When you reach the line containing "hfov_deg: 85.7" in the records below, start copying exactly, and stop once you have copied the line containing "f_number: 2.2".

> **DATA LISTING**:
- - - - - - -

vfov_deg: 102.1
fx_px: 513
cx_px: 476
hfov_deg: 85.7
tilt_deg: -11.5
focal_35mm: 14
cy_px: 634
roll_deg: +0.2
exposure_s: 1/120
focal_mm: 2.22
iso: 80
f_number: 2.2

- - - - - - -

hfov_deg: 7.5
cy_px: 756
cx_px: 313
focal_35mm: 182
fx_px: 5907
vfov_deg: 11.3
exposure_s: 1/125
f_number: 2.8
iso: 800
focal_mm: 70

- - - - - - -

> **REPLY**:
hfov_deg: 85.7
tilt_deg: -11.5
focal_35mm: 14
cy_px: 634
roll_deg: +0.2
exposure_s: 1/120
focal_mm: 2.22
iso: 80
f_number: 2.2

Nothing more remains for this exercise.